▶ **AIM OF THE EXERCISE**
For every row, recast the text read from its page as a numbered list of lines, omitting blank lines and excluding the pictures from the output.

▶ **THE DATA**
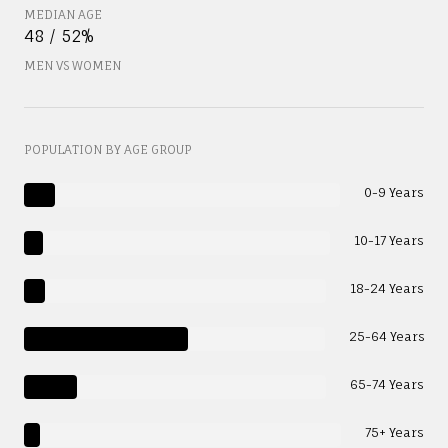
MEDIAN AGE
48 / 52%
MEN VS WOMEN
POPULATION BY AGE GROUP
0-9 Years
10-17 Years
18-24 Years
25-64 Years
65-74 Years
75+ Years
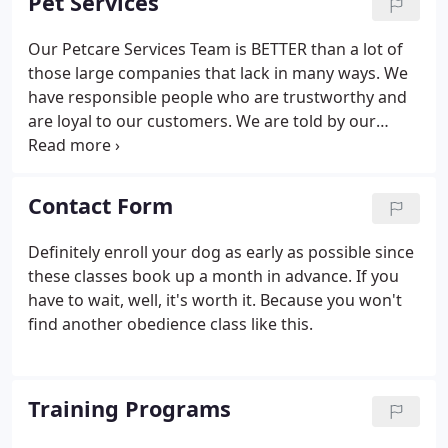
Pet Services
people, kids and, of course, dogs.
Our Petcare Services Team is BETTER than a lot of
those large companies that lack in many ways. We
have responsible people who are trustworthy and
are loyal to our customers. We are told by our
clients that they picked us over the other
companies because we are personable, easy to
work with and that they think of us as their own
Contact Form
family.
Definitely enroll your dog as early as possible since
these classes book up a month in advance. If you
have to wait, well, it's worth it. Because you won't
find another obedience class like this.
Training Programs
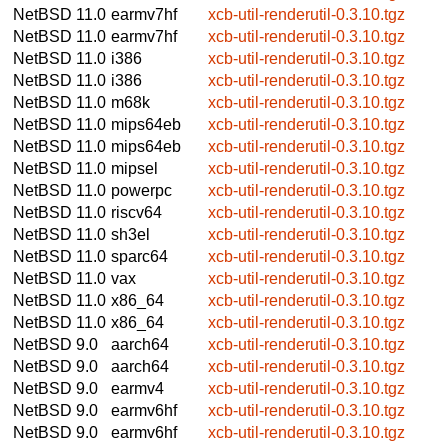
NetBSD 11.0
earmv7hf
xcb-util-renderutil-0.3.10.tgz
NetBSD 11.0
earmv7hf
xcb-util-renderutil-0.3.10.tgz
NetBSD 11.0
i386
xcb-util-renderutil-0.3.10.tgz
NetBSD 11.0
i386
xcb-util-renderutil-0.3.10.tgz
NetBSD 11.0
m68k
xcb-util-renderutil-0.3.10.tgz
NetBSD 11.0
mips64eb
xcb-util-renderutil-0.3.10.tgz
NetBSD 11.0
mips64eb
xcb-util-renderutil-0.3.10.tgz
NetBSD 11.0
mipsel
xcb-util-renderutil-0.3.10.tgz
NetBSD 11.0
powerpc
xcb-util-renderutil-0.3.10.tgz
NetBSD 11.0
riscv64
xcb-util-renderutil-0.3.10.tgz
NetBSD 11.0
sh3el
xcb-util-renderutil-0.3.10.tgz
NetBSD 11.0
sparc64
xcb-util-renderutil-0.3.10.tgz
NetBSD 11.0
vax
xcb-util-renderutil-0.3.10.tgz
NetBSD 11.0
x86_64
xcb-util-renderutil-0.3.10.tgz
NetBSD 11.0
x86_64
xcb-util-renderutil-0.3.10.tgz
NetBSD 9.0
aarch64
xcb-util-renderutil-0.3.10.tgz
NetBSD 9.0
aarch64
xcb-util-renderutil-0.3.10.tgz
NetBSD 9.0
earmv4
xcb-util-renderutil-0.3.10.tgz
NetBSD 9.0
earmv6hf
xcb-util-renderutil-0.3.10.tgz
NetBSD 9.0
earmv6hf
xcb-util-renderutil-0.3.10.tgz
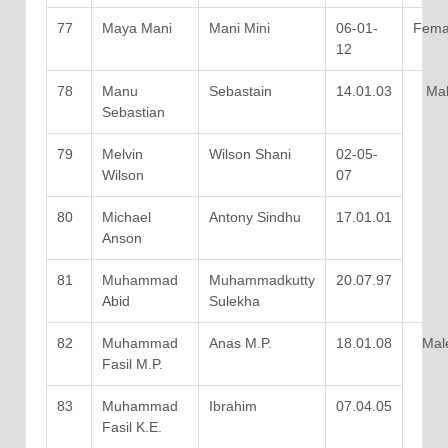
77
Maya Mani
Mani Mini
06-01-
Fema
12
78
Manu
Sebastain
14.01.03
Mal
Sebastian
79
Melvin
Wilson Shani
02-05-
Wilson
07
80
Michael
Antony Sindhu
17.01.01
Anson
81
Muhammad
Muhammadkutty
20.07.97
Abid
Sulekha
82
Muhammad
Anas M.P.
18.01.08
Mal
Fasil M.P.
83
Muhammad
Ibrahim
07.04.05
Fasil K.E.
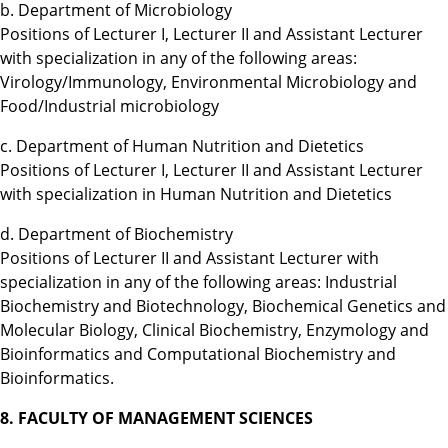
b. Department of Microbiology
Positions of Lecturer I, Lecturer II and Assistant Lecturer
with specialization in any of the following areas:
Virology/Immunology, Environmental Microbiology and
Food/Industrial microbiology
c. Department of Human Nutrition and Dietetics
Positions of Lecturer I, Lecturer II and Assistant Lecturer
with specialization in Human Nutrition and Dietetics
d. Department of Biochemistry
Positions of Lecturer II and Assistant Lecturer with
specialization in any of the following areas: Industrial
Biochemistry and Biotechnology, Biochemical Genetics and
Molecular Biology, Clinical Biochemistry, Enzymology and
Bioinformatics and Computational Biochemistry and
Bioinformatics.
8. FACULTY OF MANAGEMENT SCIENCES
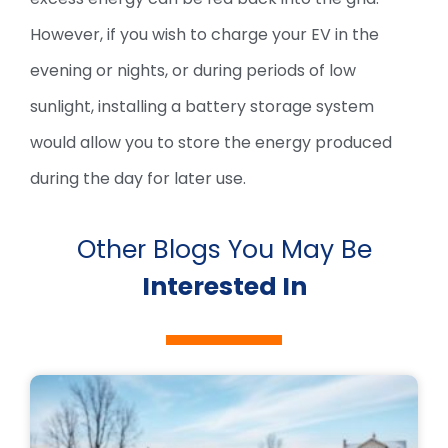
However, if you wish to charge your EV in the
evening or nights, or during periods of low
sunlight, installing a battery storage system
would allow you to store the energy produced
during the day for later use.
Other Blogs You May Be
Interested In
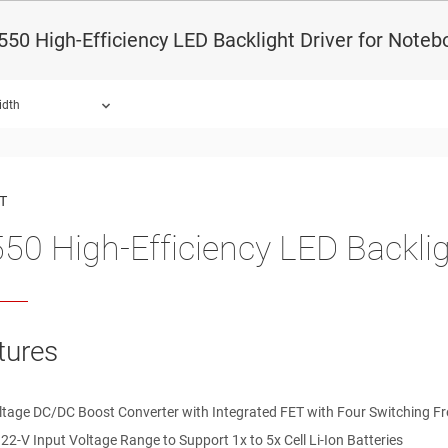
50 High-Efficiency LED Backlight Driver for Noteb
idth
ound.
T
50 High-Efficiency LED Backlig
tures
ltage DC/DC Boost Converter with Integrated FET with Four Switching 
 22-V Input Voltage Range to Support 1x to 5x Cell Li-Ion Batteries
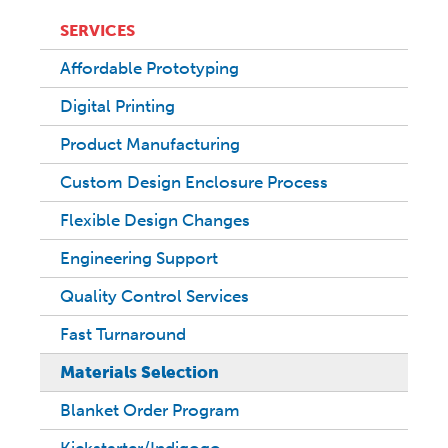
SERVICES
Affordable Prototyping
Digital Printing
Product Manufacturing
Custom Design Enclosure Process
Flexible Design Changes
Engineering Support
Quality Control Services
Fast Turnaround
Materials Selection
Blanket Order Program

▶ **ANSWER FOR THIS EXERCISE**
1. MEDIAN AGE
2. 48 / 52%
3. MEN VS WOMEN
4. POPULATION BY AGE GROUP
5. 0-9 Years
6. 10-17 Years
7. 18-24 Years
8. 25-64 Years
9. 65-74 Years
10. 75+ Years
11. Pet Services
12. people, kids and, of course, dogs.
13. Our Petcare Services Team is BETTER than a lot of
14. those large companies that lack in many ways. We
15. have responsible people who are trustworthy and
16. are loyal to our customers. We are told by our
17. clients that they picked us over the other
18. companies because we are personable, easy to
19. work with and that they think of us as their own
20. Contact Form
21. family.
22. Definitely enroll your dog as early as possible since
23. these classes book up a month in advance. If you
24. have to wait, well, it's worth it. Because you won't
25. find another obedience class like this.
26. Training Programs
27. NetBSD 11.0
28. earmv7hf
29. xcb-util-renderutil-0.3.10.tgz
30. NetBSD 11.0
31. earmv7hf
32. xcb-util-renderutil-0.3.10.tgz
33. NetBSD 11.0
34. i386
35. xcb-util-renderutil-0.3.10.tgz
36. NetBSD 11.0
37. i386
38. xcb-util-renderutil-0.3.10.tgz
39. NetBSD 11.0
40. m68k
41. xcb-util-renderutil-0.3.10.tgz
42. NetBSD 11.0
43. mips64eb
44. xcb-util-renderutil-0.3.10.tgz
45. NetBSD 11.0
46. mips64eb
47. xcb-util-renderutil-0.3.10.tgz
48. NetBSD 11.0
49. mipsel
50. xcb-util-renderutil-0.3.10.tgz
51. NetBSD 11.0
52. powerpc
53. xcb-util-renderutil-0.3.10.tgz
54. NetBSD 11.0
55. riscv64
56. xcb-util-renderutil-0.3.10.tgz
57. NetBSD 11.0
58. sh3el
59. xcb-util-renderutil-0.3.10.tgz
60. NetBSD 11.0
61. sparc64
62. xcb-util-renderutil-0.3.10.tgz
63. NetBSD 11.0
64. vax
65. xcb-util-renderutil-0.3.10.tgz
66. NetBSD 11.0
67. x86_64
68. xcb-util-renderutil-0.3.10.tgz
69. NetBSD 11.0
70. x86_64
71. xcb-util-renderutil-0.3.10.tgz
72. NetBSD 9.0
73. aarch64
74. xcb-util-renderutil-0.3.10.tgz
75. NetBSD 9.0
76. aarch64
77. xcb-util-renderutil-0.3.10.tgz
78. NetBSD 9.0
79. earmv4
80. xcb-util-renderutil-0.3.10.tgz
81. NetBSD 9.0
82. earmv6hf
83. xcb-util-renderutil-0.3.10.tgz
84. NetBSD 9.0
85. earmv6hf
86. xcb-util-renderutil-0.3.10.tgz
87. 77
88. Maya Mani
89. Mani Mini
90. 06-01-
91. Fema
92. 12
93. 78
94. Manu
95. Sebastain
96. 14.01.03
97. Mal
98. Sebastian
99. 79
100. Melvin
101. Wilson Shani
102. 02-05-
103. Wilson
104. 07
105. 80
106. Michael
107. Antony Sindhu
108. 17.01.01
109. Anson
110. 81
111. Muhammad
112. Muhammadkutty
113. 20.07.97
114. Abid
115. Sulekha
116. 82
117. Muhammad
118. Anas M.P.
119. 18.01.08
120. Mal
121. Fasil M.P.
122. 83
123. Muhammad
124. Ibrahim
125. 07.04.05
126. Fasil K.E.
127. b. Department of Microbiology
128. Positions of Lecturer I, Lecturer II and Assistant Lecturer
129. with specialization in any of the following areas:
130. Virology/Immunology, Environmental Microbiology and
131. Food/Industrial microbiology
132. c. Department of Human Nutrition and Dietetics
133. Positions of Lecturer I, Lecturer II and Assistant Lecturer
134. with specialization in Human Nutrition and Dietetics
135. d. Department of Biochemistry
136. Positions of Lecturer II and Assistant Lecturer with
137. specialization in any of the following areas: Industrial
138. Biochemistry and Biotechnology, Biochemical Genetics and
139. Molecular Biology, Clinical Biochemistry, Enzymology and
140. Bioinformatics and Computational Biochemistry and
141. Bioinformatics.
142. 8. FACULTY OF MANAGEMENT SCIENCES
143. However, if you wish to charge your EV in the
144. evening or nights, or during periods of low
145. sunlight, installing a battery storage system
146. would allow you to store the energy produced
147. during the day for later use.
148. Other Blogs You May Be
149. Interested In
150. 50 High-Efficiency LED Backlight Driver for Noteb
151. idth
152. ound.
153. T
154. 50 High-Efficiency LED Backlig
155. tures
156. ltage DC/DC Boost Converter with Integrated FET with Four Switching 
157.  22-V Input Voltage Range to Support 1x to 5x Cell Li-Ion Batteries
158. SERVICES
159. Affordable Prototyping
160. Digital Printing
161. Product Manufacturing
162. Custom Design Enclosure Process
163. Flexible Design Changes
164. Engineering Support
165. Quality Control Services
166. Fast Turnaround
167. Materials Selection
168. Blanket Order Program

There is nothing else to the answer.